= Job =
Print the data below verbatim, minus images.

Records from a data source
# # #

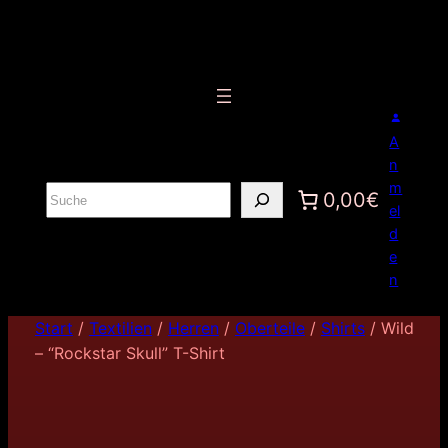
A
n
m
S
0,00€
el
u
d
c
e
h
n
e
n
Start
/
Textilien
/
Herren
/
Oberteile
/
Shirts
/ Wild
– “Rockstar Skull” T-Shirt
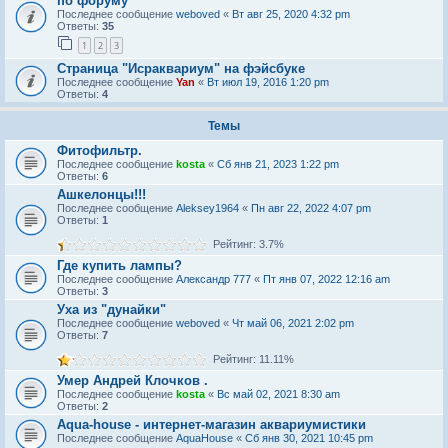
по форуму
Последнее сообщение
weboved
«
Вт авг 25, 2020 4:32 pm
Ответы:
35
1
2
3
Страница "Исраквариум" на фэйсбуке
Последнее сообщение
Yan
«
Вт июл 19, 2016 1:20 pm
Ответы:
4
Темы
Фитофильтр.
Последнее сообщение
kosta
«
Сб янв 21, 2023 1:22 pm
Ответы:
6
Ашкелонцы!!!
Последнее сообщение
Aleksey1964
«
Пн авг 22, 2022 4:07 pm
Ответы:
1
Рейтинг: 3.7%
Где купить лампы?
Последнее сообщение
Александр 777
«
Пт янв 07, 2022 12:16 am
Ответы:
3
Уха из "дунайки"
Последнее сообщение
weboved
«
Чт май 06, 2021 2:02 pm
Ответы:
7
Рейтинг: 11.11%
Умер Андрей Клочков .
Последнее сообщение
kosta
«
Вс май 02, 2021 8:30 am
Ответы:
2
Aqua-house - интернет-магазин аквариумистики
Последнее сообщение
AquaHouse
«
Сб янв 30, 2021 10:45 pm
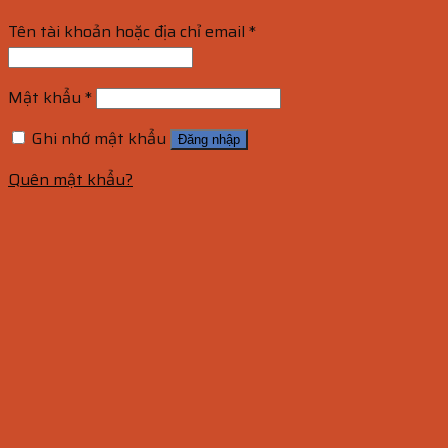
Tên tài khoản hoặc địa chỉ email
*
Mật khẩu
*
Ghi nhớ mật khẩu
Đăng nhập
Quên mật khẩu?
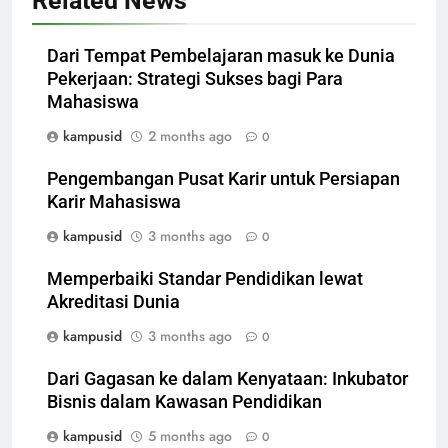
Related News
Dari Tempat Pembelajaran masuk ke Dunia
Pekerjaan: Strategi Sukses bagi Para
Mahasiswa
kampusid
2 months ago
0
Pengembangan Pusat Karir untuk Persiapan
Karir Mahasiswa
kampusid
3 months ago
0
Memperbaiki Standar Pendidikan lewat
Akreditasi Dunia
kampusid
3 months ago
0
Dari Gagasan ke dalam Kenyataan: Inkubator
Bisnis dalam Kawasan Pendidikan
kampusid
5 months ago
0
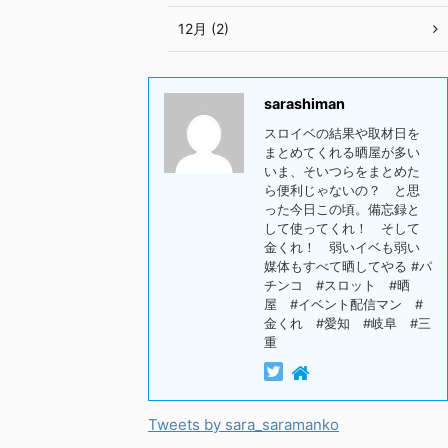
12月 (2)
sarashiman
スロイベの結果や取材日を
まとめてくれる晒屋が多い
いま、そいつらをまとめた
ら便利じゃないの？ と思
った今日この頃。備忘録と
して使ってくれ！ そして
金くれ！ 弱いイベも弱い
媒体もすべて晒してやる #パ
チンコ #スロット #晒
屋 #イベント配信マン #
金くれ #愛知 #岐阜 #三
重
Tweets by sara_saramanko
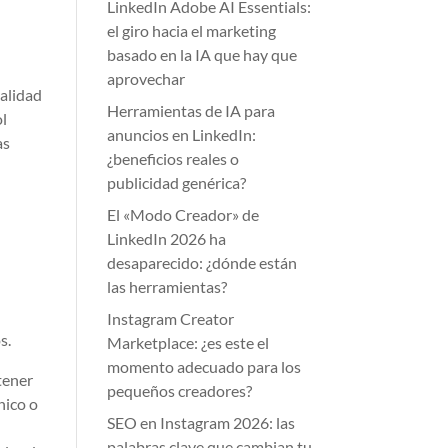
LinkedIn Adobe AI Essentials:
el giro hacia el marketing
basado en la IA que hay que
aprovechar
calidad
Herramientas de IA para
ol
anuncios en LinkedIn:
as
¿beneficios reales o
publicidad genérica?
El «Modo Creador» de
LinkedIn 2026 ha
desaparecido: ¿dónde están
las herramientas?
Instagram Creator
s.
Marketplace: ¿es este el
momento adecuado para los
tener
pequeños creadores?
nico o
SEO en Instagram 2026: las
palabras clave que cambian tu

# # #

= Response area =
A
n
m
S
0,00€
el
u
d
c
e
h
n
e
n
Start
/
Textilien
/
Herren
/
Oberteile
/
Shirts
/ Wild
– “Rockstar Skull” T-Shirt
по форуму
Последнее сообщение
weboved
«
Вт авг 25, 2020 4:32 pm
Ответы:
35
1
2
3
Страница "Исраквариум" на фэйсбуке
Последнее сообщение
Yan
«
Вт июл 19, 2016 1:20 pm
Ответы:
4
Темы
Фитофильтр.
Последнее сообщение
kosta
«
Сб янв 21, 2023 1:22 pm
Ответы:
6
Ашкелонцы!!!
Последнее сообщение
Aleksey1964
«
Пн авг 22, 2022 4:07 pm
Ответы:
1
Рейтинг: 3.7%
Где купить лампы?
Последнее сообщение
Александр 777
«
Пт янв 07, 2022 12:16 am
Ответы:
3
Уха из "дунайки"
Последнее сообщение
weboved
«
Чт май 06, 2021 2:02 pm
Ответы:
7
Рейтинг: 11.11%
Умер Андрей Клочков .
Последнее сообщение
kosta
«
Вс май 02, 2021 8:30 am
Ответы:
2
Aqua-house - интернет-магазин аквариумистики
Последнее сообщение
AquaHouse
«
Сб янв 30, 2021 10:45 pm
Tên tài khoản hoặc địa chỉ email
*
Mật khẩu
*
Ghi nhớ mật khẩu
Đăng nhập
Quên mật khẩu?
Related News
Dari Tempat Pembelajaran masuk ke Dunia
Pekerjaan: Strategi Sukses bagi Para
Mahasiswa
kampusid
2 months ago
0
Pengembangan Pusat Karir untuk Persiapan
Karir Mahasiswa
kampusid
3 months ago
0
Memperbaiki Standar Pendidikan lewat
Akreditasi Dunia
kampusid
3 months ago
0
Dari Gagasan ke dalam Kenyataan: Inkubator
Bisnis dalam Kawasan Pendidikan
kampusid
5 months ago
0
12月 (2)
sarashiman
スロイベの結果や取材日を
まとめてくれる晒屋が多い
いま、そいつらをまとめた
ら便利じゃないの？ と思
った今日この頃。備忘録と
して使ってくれ！ そして
金くれ！ 弱いイベも弱い
媒体もすべて晒してやる #パ
チンコ #スロット #晒
屋 #イベント配信マン #
金くれ #愛知 #岐阜 #三
重
Tweets by sara_saramanko
LinkedIn Adobe AI Essentials:
el giro hacia el marketing
basado en la IA que hay que
aprovechar
calidad
Herramientas de IA para
ol
anuncios en LinkedIn:
as
¿beneficios reales o
publicidad genérica?
El «Modo Creador» de
LinkedIn 2026 ha
desaparecido: ¿dónde están
las herramientas?
Instagram Creator
s.
Marketplace: ¿es este el
momento adecuado para los
tener
pequeños creadores?
nico o
SEO en Instagram 2026: las
palabras clave que cambian tu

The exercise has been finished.